Why should I use a HPC?
Overview
Teaching: 0 min
Exercises: 0 minQuestions
What does a cluster have that my local workstation doesn’t?
What problems are clusters good at solving?
What machine learning specific problems can a cluster help me solve?
Objectives
Outline resources available on a cluster compared to your existing local workstation.
Identify if your research problems are suited to the HPC environment.
Describe problems within machine learning that are suitable for the HPC environment.
So, why would I use a HPC?
Remember, not all problems are solved faster by using a cluster. If all I do is move my code from my local workstation onto the HPC, I may see no improvement - you have to spend some time thinking about the benefits of migrating to the HPC environment.
Some reasons you might use a HPC, particularly for machine learning, are:
- The HPC has resources that you don’t have - for example, your personal workstation might not have any GPUs for your GPU enabled code.
- The HPC has better versions of resources you do have, like GPUs with more RAM available, enabling you to use bigger batch sizes.
- The HPC has more storage available than your local workstation, enabling you to work on bigger datasets.
- You have code that runs for a very long time, and want to outsource that work off of your local workstation.
- You have code which can be scaled across multiple CPUs or GPUs, and want to take advantage of the cluster to scale your code.
Usually, someone moves to the HPC when they realise they’re being limited by their existing resources.
Research restriction
Can you think of a time when your research was limited by your computing resources, or when something was more difficult than it needed to be?
Answers
There are many good answers to this question - maybe your code was too slow or you couldn’t download a whole dataset. Write your problem down and at the end of this course, see if you can solve it.
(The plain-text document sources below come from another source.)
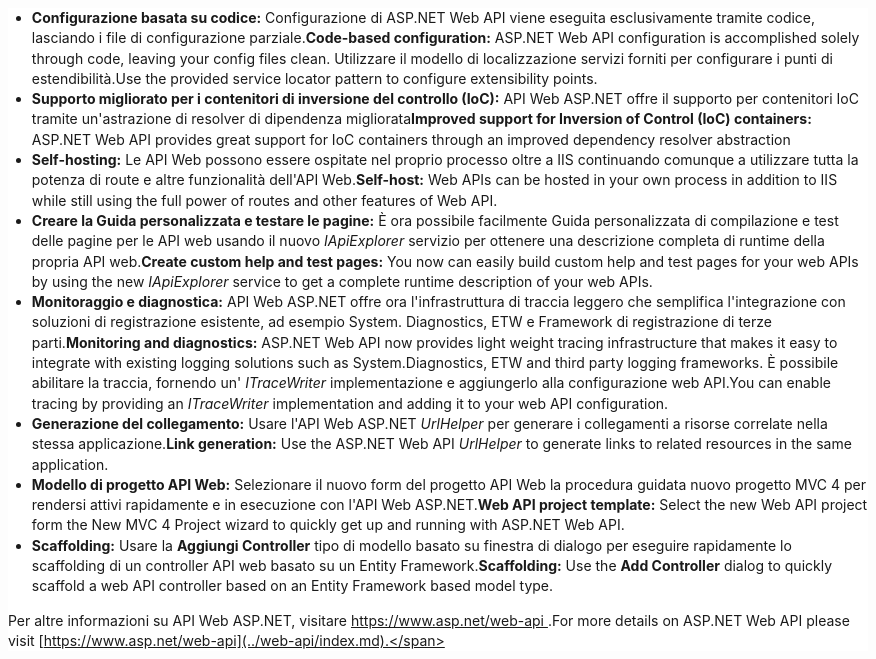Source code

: - <span data-ttu-id="2f621-159">**Configurazione basata su codice:** Configurazione di ASP.NET Web API viene eseguita esclusivamente tramite codice, lasciando i file di configurazione parziale.</span><span class="sxs-lookup"><span data-stu-id="2f621-159">**Code-based configuration:** ASP.NET Web API configuration is accomplished solely through code, leaving your config files clean.</span></span> <span data-ttu-id="2f621-160">Utilizzare il modello di localizzazione servizi forniti per configurare i punti di estendibilità.</span><span class="sxs-lookup"><span data-stu-id="2f621-160">Use the provided service locator pattern to configure extensibility points.</span></span>
- <span data-ttu-id="2f621-161">**Supporto migliorato per i contenitori di inversione del controllo (IoC):** API Web ASP.NET offre il supporto per contenitori IoC tramite un'astrazione di resolver di dipendenza migliorata</span><span class="sxs-lookup"><span data-stu-id="2f621-161">**Improved support for Inversion of Control (IoC) containers:** ASP.NET Web API provides great support for IoC containers through an improved dependency resolver abstraction</span></span>
- <span data-ttu-id="2f621-162">**Self-hosting:** Le API Web possono essere ospitate nel proprio processo oltre a IIS continuando comunque a utilizzare tutta la potenza di route e altre funzionalità dell'API Web.</span><span class="sxs-lookup"><span data-stu-id="2f621-162">**Self-host:** Web APIs can be hosted in your own process in addition to IIS while still using the full power of routes and other features of Web API.</span></span>
- <span data-ttu-id="2f621-163">**Creare la Guida personalizzata e testare le pagine:** È ora possibile facilmente Guida personalizzata di compilazione e test delle pagine per le API web usando il nuovo *IApiExplorer* servizio per ottenere una descrizione completa di runtime della propria API web.</span><span class="sxs-lookup"><span data-stu-id="2f621-163">**Create custom help and test pages:** You now can easily build custom help and test pages for your web APIs by using the new *IApiExplorer* service to get a complete runtime description of your web APIs.</span></span>
- <span data-ttu-id="2f621-164">**Monitoraggio e diagnostica:** API Web ASP.NET offre ora l'infrastruttura di traccia leggero che semplifica l'integrazione con soluzioni di registrazione esistente, ad esempio System. Diagnostics, ETW e Framework di registrazione di terze parti.</span><span class="sxs-lookup"><span data-stu-id="2f621-164">**Monitoring and diagnostics:** ASP.NET Web API now provides light weight tracing infrastructure that makes it easy to integrate with existing logging solutions such as System.Diagnostics, ETW and third party logging frameworks.</span></span> <span data-ttu-id="2f621-165">È possibile abilitare la traccia, fornendo un' *ITraceWriter* implementazione e aggiungerlo alla configurazione web API.</span><span class="sxs-lookup"><span data-stu-id="2f621-165">You can enable tracing by providing an *ITraceWriter* implementation and adding it to your web API configuration.</span></span>
- <span data-ttu-id="2f621-166">**Generazione del collegamento:** Usare l'API Web ASP.NET *UrlHelper* per generare i collegamenti a risorse correlate nella stessa applicazione.</span><span class="sxs-lookup"><span data-stu-id="2f621-166">**Link generation:** Use the ASP.NET Web API *UrlHelper* to generate links to related resources in the same application.</span></span>
- <span data-ttu-id="2f621-167">**Modello di progetto API Web:** Selezionare il nuovo form del progetto API Web la procedura guidata nuovo progetto MVC 4 per rendersi attivi rapidamente e in esecuzione con l'API Web ASP.NET.</span><span class="sxs-lookup"><span data-stu-id="2f621-167">**Web API project template:** Select the new Web API project form the New MVC 4 Project wizard to quickly get up and running with ASP.NET Web API.</span></span>
- <span data-ttu-id="2f621-168">**Scaffolding:** Usare la **Aggiungi Controller** tipo di modello basato su finestra di dialogo per eseguire rapidamente lo scaffolding di un controller API web basato su un Entity Framework.</span><span class="sxs-lookup"><span data-stu-id="2f621-168">**Scaffolding:** Use the **Add Controller** dialog to quickly scaffold a web API controller based on an Entity Framework based model type.</span></span>

<span data-ttu-id="2f621-169">Per altre informazioni su API Web ASP.NET, visitare [ https://www.asp.net/web-api ](../web-api/index.md).</span><span class="sxs-lookup"><span data-stu-id="2f621-169">For more details on ASP.NET Web API please visit [https://www.asp.net/web-api](../web-api/index.md).</span></span>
What problems are HPCs good at solving?
- A HPC can’t do sequential problems extra fast. For example, when you get ready in the morning, you can’t brush your teeth and eat breakfast at the same time, they must be done in order.
- A HPC can distribute your work if you can break it into independant parts which don’t depend on or conflict with eachother. For example, you can boil a kettle and toast bread at the same time. at the same time.
- Long story short - if your problem can be broken into independant parts, a HPC may help accelerate your work. Sometimes this takes some thinking and work to achieve.
Matrix Multiplication with Friends
A concrete example of a problem which can be decomposed into parts is matrix multiplication.
If we were to multiply two 2x2 matrices by hand, it would look like:
[[a,b] [[e,f], = [[ae+bg, af+bh],
[c,d]] [g,h]] [ce+dg, cf+dh]]
Let’s suppose that every multiplication takes 1 second, and every addition takes 1 second. Each of the four components of our new matrix, (i.e. ae+bg) is comprised of two multiplications, and 1 addition, meaning it takes each component 3 seconds to calculate. If we do this alone, it would take us 12 seconds to calculate the resulting matrix.
However, there are a few ways we could share this problem with friends. We know each component takes two multiplications and one addition, but the multiplications can be done independantly. We can do the multiplications simultaneouslt if there are two people working, calculating each matrix component in two seconds, and the entire matrix in 8 seconds.
We can also see each component of the matrix can be worked out independantly - if we had 8 people working on the matrix at once, two per individual component, we could calculate the result in just 2 seconds. By decomposing our work into independant pieces and doing them simultaneously, we can reduce computation time from 12 seconds to only 2!
Parallel Problems
Can you think of any other problems, in mathematics, or your day to day life, that can be parallelised if you have more people to work on them?
What ML problems is a HPC suitable for?
Access to a HPC is useful for a variety of machine learning problems. Some examples of where a HPC excels in machine learning include:
- In deep learning specifically, there is a lot of matrix multiplication which GPU architecture is designed to do quickly. Some HPCs provide more advanced GPUs designed for computation rather than graphics, which are especially good for this task.
- When developing a machine learning model, there is a need to test out hyperparamaters. This often means running the same model multiple times with different hyperparameters, or doing a grid search to determine those ideal hyperparameters. These tests can be performed independantly of eachother, but your local workstation may be limited by the number of processors it has - you can access more resources on a HPC.
- Similarly, when evaluting the performance of a model, you may use techniques like cross-validation, which require repeated independant runs of the same code. Having more processors to distribute this workload across is where a HPC comes in handy.
Key Points
HPCs offer increased resource size across storage, RAM, the number of CPUs, the number and type of GPUs, as well as the ability to perform parallel computing.
A HPC may assist you in speeding up your research, but it’s important to spend some time identifying where it can assist your research problem, or modifying the problem to suit the HPC environment.
Deep learning in particular lends itself to the HPC environment, and can accelerate your training.